* PROBLEM: For each line below that contains the word "deeper", return that line.

[EXERCISE DATA — start]

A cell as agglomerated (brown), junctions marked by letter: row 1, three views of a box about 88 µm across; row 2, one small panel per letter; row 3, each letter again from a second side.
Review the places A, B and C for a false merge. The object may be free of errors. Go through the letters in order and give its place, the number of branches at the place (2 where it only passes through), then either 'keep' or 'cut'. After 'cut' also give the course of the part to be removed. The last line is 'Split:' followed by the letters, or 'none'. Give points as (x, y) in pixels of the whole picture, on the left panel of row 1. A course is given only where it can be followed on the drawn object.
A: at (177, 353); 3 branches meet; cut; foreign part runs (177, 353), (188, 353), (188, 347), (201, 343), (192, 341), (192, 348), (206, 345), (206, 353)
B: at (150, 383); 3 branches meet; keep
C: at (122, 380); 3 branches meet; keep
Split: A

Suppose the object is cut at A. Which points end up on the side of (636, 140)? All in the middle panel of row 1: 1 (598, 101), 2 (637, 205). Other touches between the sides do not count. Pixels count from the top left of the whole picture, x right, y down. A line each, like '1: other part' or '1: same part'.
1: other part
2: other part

[EXERCISE DATA — finish]
[EXERCISE DATA — start]

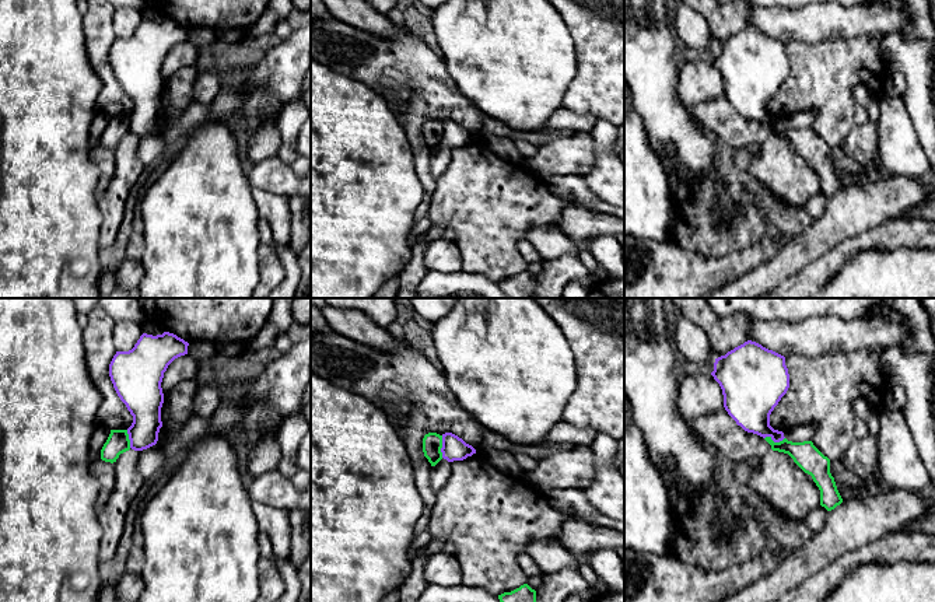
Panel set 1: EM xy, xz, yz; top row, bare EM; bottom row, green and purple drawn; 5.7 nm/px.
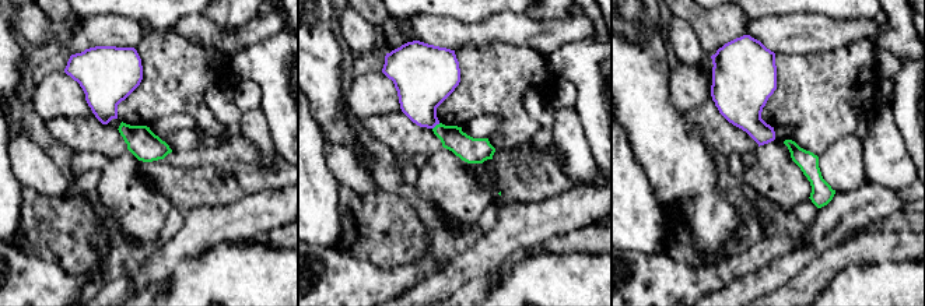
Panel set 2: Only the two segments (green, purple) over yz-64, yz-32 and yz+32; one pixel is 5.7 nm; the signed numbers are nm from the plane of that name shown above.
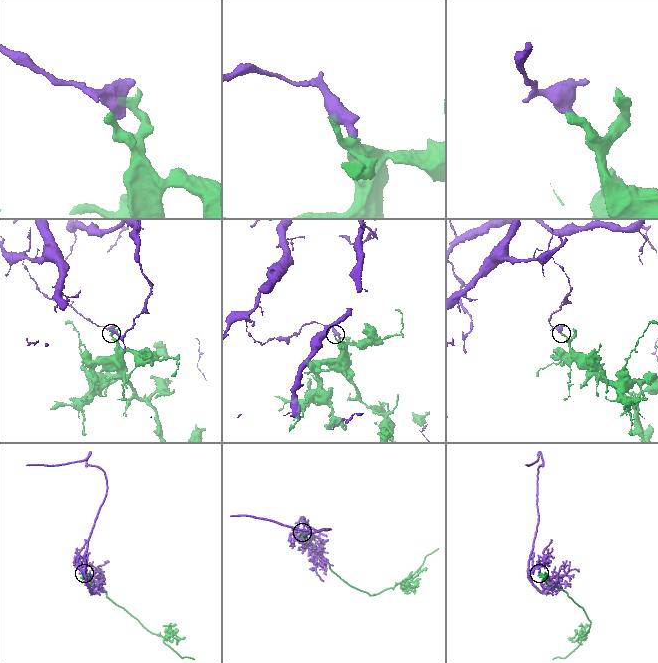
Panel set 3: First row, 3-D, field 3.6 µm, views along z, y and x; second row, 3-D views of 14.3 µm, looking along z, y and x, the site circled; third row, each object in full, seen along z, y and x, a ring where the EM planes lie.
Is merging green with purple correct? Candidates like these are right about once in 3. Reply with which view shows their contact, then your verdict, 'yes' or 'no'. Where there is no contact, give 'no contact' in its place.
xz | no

[EXERCISE DATA — finish]
[EXERCISE DATA — start]

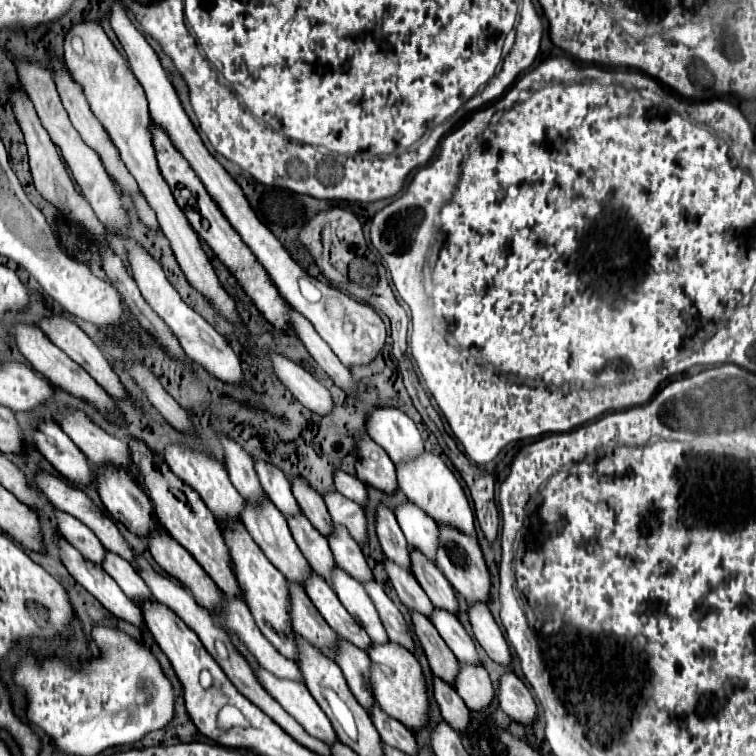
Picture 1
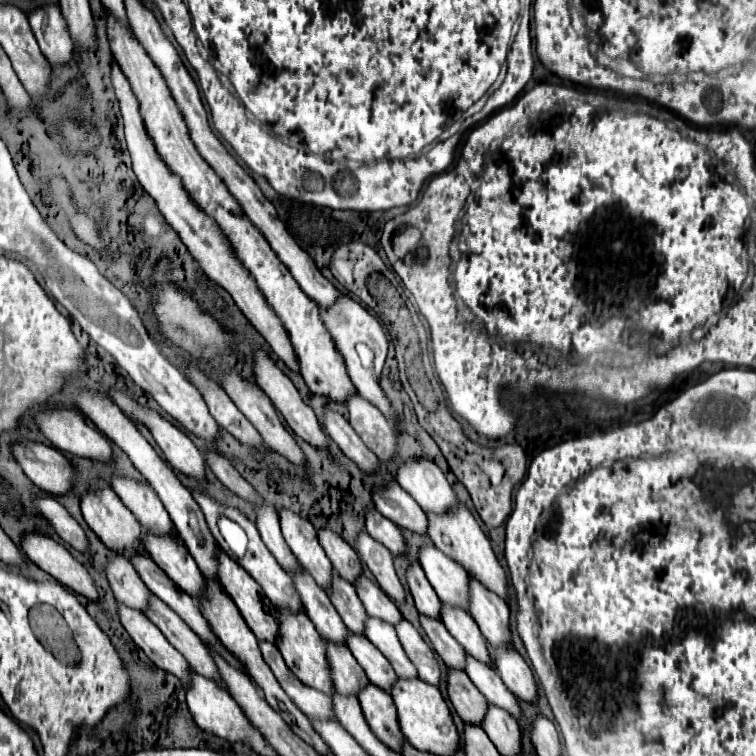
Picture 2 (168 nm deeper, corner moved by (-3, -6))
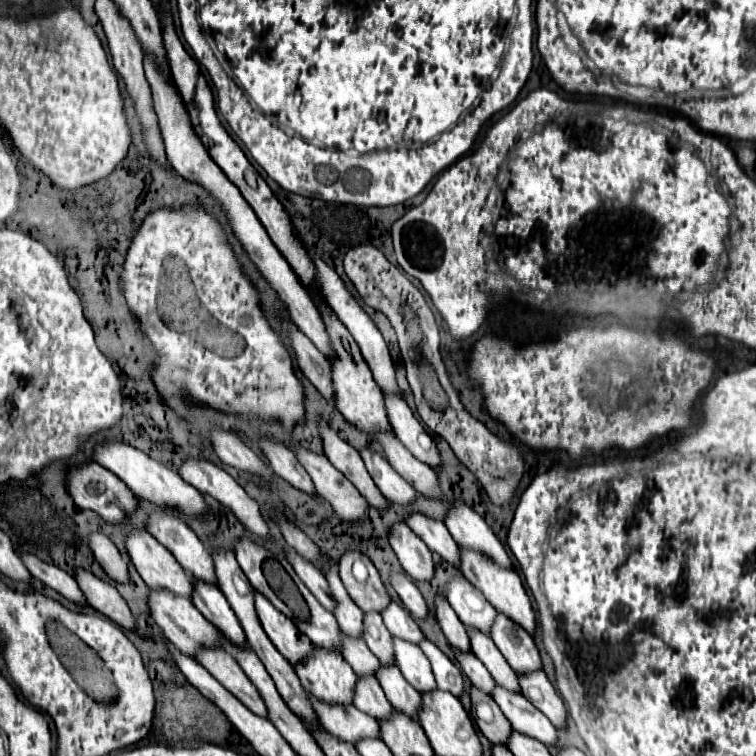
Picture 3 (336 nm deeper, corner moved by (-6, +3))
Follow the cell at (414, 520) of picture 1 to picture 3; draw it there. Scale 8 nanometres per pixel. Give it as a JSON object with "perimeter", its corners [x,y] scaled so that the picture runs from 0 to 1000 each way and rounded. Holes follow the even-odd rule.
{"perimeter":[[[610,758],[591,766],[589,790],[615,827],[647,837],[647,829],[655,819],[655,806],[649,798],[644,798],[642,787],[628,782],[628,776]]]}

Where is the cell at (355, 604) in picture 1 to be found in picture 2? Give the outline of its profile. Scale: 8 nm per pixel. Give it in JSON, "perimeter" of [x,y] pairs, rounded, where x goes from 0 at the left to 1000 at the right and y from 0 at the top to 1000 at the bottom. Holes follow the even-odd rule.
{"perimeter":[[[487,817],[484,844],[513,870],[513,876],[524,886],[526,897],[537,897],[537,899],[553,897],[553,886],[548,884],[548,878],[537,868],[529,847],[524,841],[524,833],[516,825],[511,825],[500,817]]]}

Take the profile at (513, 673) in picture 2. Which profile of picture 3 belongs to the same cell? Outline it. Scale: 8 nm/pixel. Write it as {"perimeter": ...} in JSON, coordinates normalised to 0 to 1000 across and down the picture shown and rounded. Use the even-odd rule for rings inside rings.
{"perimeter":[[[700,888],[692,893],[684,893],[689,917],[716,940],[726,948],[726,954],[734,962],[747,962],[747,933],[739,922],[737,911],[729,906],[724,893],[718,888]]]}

[EXERCISE DATA — finish]

* RESULT:
Picture 2 (168 nm deeper, corner moved by (-3, -6))
Picture 3 (336 nm deeper, corner moved by (-6, +3))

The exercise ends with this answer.